To do:
- A) Could you rewrite the part of the DiGA passage that begins with the words containing "During the three" and ends with "par. 4 SGB V).", renaming "manufacturer" to "developer" throughout?
- B) How would the DiGA passage go on after its last sentence? Continue it from there.
##### Given passage
During the three months, the BfArM communicates with producers by asking for clarifications and additions, in the spirit, therefore, of a cooperative procedure[86].

Sometimes it is possible that the manufacturer may not have the necessary data and studies at the beginning of the procedure to prove the benefit of the application on patient care.

In that case, it is possible to place the DiGa on the registry with a 12-months trial period (extendable up to 24 months) during which the manufacturer collects the necessary data to prove the beneficial effects of the device (§139e par. 4 SGB V).

DiGA pricing also follows a well-defined administrative process[87]. §134 authorizes the National Association of Statutory Health Insurance Funds (GKV-Spitzenverband) to issue binding regulations for all statutory insurance funds and to agree with the producers of digital applications on remuneration amounts. The established amount applies from the year following DiGA inclusion in the register. The price is then established through an agreement and can be modified by a subsequent agreement. If an agreement is not reached within nine months since inclusion in the registry, the setting of the price is referred to an arbitration panel (§134 par. 2 SGB V).

There are currently 55 DiGAs in the registry[88]. A large group of applications is devoted to mental health and in particular to the treatment of depression, anxiety, stress, and burnout; others deal with the treatment of chronic diseases such as diabetes, heart disease, and oncology; and others deal with alcohol and nicotine addiction. The list is user-friendly.
##########
##### Available data
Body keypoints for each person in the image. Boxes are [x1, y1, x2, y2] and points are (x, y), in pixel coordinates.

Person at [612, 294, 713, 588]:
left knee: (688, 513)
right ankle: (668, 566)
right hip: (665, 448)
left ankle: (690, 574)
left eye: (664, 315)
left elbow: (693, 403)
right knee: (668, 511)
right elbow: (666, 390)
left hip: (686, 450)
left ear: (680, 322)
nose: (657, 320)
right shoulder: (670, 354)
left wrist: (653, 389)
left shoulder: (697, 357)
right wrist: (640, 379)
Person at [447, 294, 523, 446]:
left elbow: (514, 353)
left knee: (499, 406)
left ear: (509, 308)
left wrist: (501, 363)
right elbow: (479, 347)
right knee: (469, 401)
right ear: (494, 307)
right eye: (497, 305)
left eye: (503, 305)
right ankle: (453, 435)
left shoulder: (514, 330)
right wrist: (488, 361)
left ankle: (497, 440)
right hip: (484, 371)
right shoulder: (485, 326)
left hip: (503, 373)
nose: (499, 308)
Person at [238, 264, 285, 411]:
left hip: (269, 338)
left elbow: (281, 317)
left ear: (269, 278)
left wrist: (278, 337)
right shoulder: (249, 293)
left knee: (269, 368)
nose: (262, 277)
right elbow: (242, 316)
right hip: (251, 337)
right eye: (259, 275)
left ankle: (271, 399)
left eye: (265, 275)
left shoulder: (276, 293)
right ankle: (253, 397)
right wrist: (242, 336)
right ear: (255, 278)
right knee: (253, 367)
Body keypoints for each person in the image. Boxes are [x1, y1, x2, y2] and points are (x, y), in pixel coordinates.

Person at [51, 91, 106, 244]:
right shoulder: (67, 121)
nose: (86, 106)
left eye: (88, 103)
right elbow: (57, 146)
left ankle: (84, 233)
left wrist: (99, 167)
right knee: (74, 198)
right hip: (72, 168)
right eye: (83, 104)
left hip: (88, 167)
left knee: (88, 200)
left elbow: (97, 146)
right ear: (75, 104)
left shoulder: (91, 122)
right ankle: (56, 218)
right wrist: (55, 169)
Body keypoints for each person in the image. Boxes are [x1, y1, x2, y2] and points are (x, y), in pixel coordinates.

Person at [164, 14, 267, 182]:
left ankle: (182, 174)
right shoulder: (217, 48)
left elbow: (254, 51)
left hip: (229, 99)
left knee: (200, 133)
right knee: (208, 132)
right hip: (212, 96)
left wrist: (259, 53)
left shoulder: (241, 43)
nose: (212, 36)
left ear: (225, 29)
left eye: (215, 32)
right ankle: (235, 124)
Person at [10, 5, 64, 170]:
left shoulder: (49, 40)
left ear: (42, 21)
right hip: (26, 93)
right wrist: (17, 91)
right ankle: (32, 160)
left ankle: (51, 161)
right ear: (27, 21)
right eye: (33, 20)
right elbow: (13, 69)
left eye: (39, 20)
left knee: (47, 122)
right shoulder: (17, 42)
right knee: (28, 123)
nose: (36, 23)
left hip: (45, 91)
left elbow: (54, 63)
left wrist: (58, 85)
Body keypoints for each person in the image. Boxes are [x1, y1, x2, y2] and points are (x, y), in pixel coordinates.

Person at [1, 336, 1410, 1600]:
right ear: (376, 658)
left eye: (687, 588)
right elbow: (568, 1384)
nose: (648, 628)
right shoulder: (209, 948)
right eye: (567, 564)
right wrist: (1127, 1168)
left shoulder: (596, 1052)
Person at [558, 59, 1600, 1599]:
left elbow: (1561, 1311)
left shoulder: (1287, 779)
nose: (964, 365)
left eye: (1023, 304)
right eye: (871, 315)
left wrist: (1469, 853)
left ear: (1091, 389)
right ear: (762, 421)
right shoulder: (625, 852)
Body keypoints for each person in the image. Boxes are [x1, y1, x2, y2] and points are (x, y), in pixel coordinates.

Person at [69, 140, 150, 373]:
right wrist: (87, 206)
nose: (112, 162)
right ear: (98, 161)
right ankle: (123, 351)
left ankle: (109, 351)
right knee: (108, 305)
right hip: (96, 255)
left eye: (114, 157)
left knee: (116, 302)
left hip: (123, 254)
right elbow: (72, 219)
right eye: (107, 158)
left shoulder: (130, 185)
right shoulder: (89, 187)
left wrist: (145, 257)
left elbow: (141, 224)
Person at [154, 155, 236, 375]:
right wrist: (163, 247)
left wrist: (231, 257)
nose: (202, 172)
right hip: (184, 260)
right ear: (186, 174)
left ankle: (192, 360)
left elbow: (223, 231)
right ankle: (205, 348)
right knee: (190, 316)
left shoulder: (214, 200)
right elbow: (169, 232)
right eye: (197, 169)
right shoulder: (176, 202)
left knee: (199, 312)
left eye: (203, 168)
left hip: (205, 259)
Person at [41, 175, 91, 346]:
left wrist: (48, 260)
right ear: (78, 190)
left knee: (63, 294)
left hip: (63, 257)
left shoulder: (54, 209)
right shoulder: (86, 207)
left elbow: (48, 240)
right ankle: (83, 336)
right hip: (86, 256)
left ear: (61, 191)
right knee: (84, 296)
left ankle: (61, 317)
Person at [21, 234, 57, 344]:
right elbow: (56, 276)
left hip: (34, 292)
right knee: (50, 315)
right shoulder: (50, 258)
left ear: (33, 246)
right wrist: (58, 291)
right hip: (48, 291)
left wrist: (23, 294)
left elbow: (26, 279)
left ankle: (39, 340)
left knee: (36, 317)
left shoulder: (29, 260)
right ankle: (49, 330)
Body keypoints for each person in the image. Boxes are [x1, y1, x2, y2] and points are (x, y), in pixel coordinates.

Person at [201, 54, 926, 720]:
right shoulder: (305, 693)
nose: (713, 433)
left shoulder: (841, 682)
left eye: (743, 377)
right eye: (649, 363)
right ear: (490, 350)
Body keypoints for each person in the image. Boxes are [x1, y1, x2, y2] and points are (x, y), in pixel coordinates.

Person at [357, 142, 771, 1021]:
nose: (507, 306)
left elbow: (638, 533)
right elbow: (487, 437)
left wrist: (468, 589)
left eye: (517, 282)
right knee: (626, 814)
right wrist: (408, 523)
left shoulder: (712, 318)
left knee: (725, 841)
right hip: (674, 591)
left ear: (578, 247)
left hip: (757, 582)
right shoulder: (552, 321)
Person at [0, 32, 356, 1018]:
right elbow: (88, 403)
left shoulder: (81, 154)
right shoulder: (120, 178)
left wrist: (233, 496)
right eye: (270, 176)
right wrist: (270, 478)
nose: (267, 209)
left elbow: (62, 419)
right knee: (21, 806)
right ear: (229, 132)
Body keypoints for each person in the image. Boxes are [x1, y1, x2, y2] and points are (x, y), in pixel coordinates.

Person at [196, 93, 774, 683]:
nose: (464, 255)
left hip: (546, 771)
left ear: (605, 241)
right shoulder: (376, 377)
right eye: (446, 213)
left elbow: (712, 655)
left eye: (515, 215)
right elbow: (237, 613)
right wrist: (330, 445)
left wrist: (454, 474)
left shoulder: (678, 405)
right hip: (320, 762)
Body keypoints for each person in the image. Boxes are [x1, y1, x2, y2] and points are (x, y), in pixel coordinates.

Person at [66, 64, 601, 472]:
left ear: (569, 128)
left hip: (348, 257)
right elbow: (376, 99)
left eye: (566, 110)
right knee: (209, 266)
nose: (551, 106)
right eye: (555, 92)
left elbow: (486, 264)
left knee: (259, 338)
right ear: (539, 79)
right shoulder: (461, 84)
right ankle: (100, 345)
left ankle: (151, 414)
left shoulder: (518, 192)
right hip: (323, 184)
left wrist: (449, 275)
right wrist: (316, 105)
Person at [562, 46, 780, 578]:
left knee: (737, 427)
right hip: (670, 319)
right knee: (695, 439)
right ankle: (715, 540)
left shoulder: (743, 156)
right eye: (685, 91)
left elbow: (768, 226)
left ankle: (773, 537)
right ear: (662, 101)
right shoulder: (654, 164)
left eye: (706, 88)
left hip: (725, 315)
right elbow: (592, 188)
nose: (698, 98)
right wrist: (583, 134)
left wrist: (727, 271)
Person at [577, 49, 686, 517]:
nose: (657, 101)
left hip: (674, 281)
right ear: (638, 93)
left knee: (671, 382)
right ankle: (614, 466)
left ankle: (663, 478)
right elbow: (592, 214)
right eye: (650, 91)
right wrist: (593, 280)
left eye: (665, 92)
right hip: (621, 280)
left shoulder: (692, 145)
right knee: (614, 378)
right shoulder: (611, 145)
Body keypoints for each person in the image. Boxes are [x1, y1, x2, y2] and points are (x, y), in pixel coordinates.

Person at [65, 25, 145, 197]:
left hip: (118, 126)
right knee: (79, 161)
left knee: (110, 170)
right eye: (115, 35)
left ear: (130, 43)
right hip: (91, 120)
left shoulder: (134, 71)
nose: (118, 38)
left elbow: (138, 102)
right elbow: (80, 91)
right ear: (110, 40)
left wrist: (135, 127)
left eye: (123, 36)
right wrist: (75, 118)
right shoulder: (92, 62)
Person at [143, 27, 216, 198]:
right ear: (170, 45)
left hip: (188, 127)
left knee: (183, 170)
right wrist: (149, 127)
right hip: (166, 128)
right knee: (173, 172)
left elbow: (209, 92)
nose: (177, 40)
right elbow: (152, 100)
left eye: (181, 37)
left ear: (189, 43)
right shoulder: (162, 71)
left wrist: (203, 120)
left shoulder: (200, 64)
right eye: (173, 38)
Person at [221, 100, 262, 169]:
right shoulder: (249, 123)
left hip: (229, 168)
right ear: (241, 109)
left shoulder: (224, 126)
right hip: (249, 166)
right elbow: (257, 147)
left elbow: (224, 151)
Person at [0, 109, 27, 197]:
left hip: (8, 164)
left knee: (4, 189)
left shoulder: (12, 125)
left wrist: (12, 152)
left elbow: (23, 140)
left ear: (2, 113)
##########
Written responses:
- A)
During the three months, the BfArM communicates with producers by asking for clarifications and additions, in the spirit, therefore, of a cooperative procedure[86].

Sometimes it is possible that the developer may not have the necessary data and studies at the beginning of the procedure to prove the benefit of the application on patient care.

In that case, it is possible to place the DiGa on the registry with a 12-months trial period (extendable up to 24 months) during which the developer collects the necessary data to prove the beneficial effects of the device (§139e par. 4 SGB V).

- B)
Next to the name of each app, it gives several indications such as the platform from which the app is downloadable (Apple App Store, Google Play Store) or whether it is a web app, the diseases for which it is indicated, the cost required by the manufacturer and which will be covered by insurance, whether medical services are required for use, the languages in which it is available, and if additional devices are needed. The physician or psychotherapist can prescribe the use of one of these apps contained in the registry, and the patient can obtain it directly from the major app platforms. It seems clear that digital literacy of physicians plays a key role, maybe even more than patient literacy. Some research has shown that currently, the knowledge of DiGAs by physicians is still very limited: according to a 2022 study, 64 percent of respondents were unaware of the possibility of using and prescribing them[89]. Moreover, some surveys have found that physicians are quite skeptical of DiGAs, and only 30 percent was planning to prescribe them[90]. In the face of mistrust from physicians, the population (especially in the 30 to 49 age group) is favorable to the use of digital medicine, especially those applications whose quality is attested at the state level[91].

Data on the age of those inclined to use digital medicine highlight a recurring problem in the area of digitalization, namely the so-called digital divide. This concept has several dimensions: first, the socioeconomic divide; second, the divide related to the digital knowledge/literacy of patients, which is often linked to age[92]. Some research has, in fact, shown that internet use is not only related to users age. It is in fact well known that younger individuals are more accustomed to using technology, but a correlation between internet use and income has also been shown: the percentage of those who use internet at least once a day increases with income[93]. Moreover, although internet connection costs have significantly reduced over the years, this does not mean that access to digital tools is guaranteed to the entire population. On the one hand, it must be considered that Germany suffers from an urban-rural digital divide regarding fixed network broadband coverage and the share of fiber connections is still very low[94]; on the other, the usage of DiGAs almost always presupposes the possession of a smartphone. True, the portion of the population that does not own a smartphone is getting smaller and smaller, but it still exists. In 2021 the number of smartphone users in Germany reached 62.61 million[95], which means that 24.75% of the population did not own such a tool. Also, consider that it is not enough to own any type of smartphone since the use of some apps is conditional on their compatibility with the operating system. It is therefore necessary to use a smartphone that is new enough and performs well enough to support the apps.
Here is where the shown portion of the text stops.